START EXCERPTED RECORDS
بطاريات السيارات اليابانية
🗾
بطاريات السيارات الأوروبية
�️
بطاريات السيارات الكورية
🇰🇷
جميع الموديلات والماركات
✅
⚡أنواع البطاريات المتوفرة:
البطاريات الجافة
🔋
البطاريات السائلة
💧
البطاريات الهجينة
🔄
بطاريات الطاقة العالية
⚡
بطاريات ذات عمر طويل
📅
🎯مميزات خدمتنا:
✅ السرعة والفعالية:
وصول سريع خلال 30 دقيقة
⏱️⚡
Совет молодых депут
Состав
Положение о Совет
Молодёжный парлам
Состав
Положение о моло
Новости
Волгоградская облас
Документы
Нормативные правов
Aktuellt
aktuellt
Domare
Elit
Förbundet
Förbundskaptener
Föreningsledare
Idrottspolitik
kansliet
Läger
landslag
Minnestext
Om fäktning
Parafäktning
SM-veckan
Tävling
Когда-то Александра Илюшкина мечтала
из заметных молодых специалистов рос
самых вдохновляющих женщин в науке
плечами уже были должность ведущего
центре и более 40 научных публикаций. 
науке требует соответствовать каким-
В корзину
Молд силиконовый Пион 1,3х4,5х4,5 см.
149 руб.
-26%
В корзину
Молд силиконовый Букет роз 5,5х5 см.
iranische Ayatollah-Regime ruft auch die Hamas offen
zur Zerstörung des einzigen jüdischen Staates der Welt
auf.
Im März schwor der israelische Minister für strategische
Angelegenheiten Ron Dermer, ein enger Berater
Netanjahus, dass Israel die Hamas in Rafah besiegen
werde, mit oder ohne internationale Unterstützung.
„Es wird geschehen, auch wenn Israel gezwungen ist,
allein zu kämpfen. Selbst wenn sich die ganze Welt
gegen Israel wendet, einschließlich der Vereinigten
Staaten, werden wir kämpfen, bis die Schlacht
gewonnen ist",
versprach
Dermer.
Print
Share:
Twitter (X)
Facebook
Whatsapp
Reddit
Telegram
END EXCERPTED RECORDS
BRIEF:
Respond with only the number of lines above that include the string "Welt".

SOLUTION FOR THIS EXERCISE:
2